The kernel maintainer gap

By Jake Edge
October 30, 2013

Wolfram Sang is worried that the number of kernel maintainers is not scaling with the number of patches flowing into the mainline. He has collected some statistics to quantify the problem and he reported those findings at the 2013 Embedded Linux Conference Europe. There is not an imminent collapse in the cards, according to his data, but he does show that the problem is already present and he forecasts that it will only get worse.

Sang's slides [PDF] had numerous graphs (some of which are reproduced here). The first simply showed the number of patches that went into each kernel from 3.0 to 3.10. As one would guess, the trend is an increase in the number of patches.
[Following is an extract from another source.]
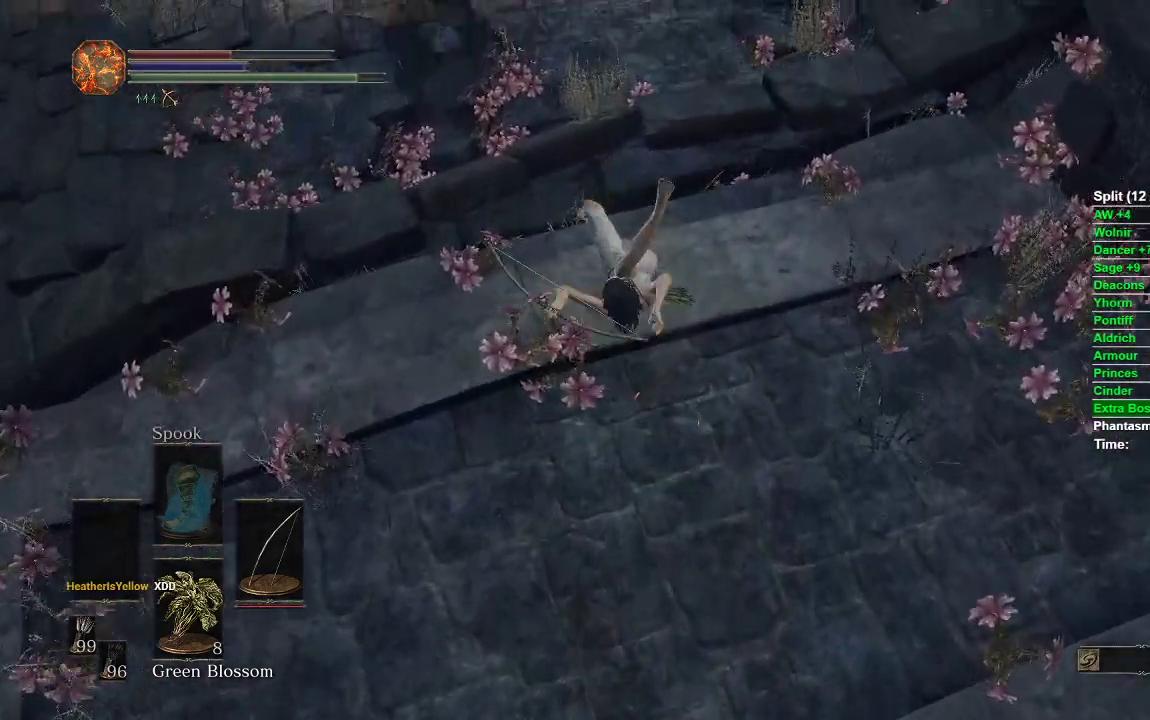
{"buttons": ["B"], "left_stick": "up", "right_stick": "up-right", "events": [[283, "left_stick", "up-right"], [333, "right_stick", "up-right"], [500, "left_stick", "up"]]}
Companies are working more with the upstream kernel than they have in the past, he said, which is great, but leads to more patches.

There are also, unsurprisingly, more contributors. Using the tags in Git commits, Sang counted the number of authors and contrasted that with the number of "reviewers" (using the "Committer" tag) in his second graph. Over the 3.0–3.10 period, the number of authors rose by around 200, which is, coincidentally, roughly the (largely static) number of reviewers. That means that the gap between authors and reviewers is getting larger over time, which is a basic outline of the scaling problem, he said. If we want to maintain Linux with the quality we have come to expect, it is a problem we need to pay attention to.

His statistics are based on accepted patches and don't include superseded patches or bogus patches that might require a lengthy explanation to the author. There is also a fair amount of education that maintainers often do for new developers. All of that takes additional time beyond what a raw number patches will show, he said. While his graphs start at 3.0, he does not want to give the impression that the maintainer workload was in a good state at that time, "it was challenging already" and it is getting worse.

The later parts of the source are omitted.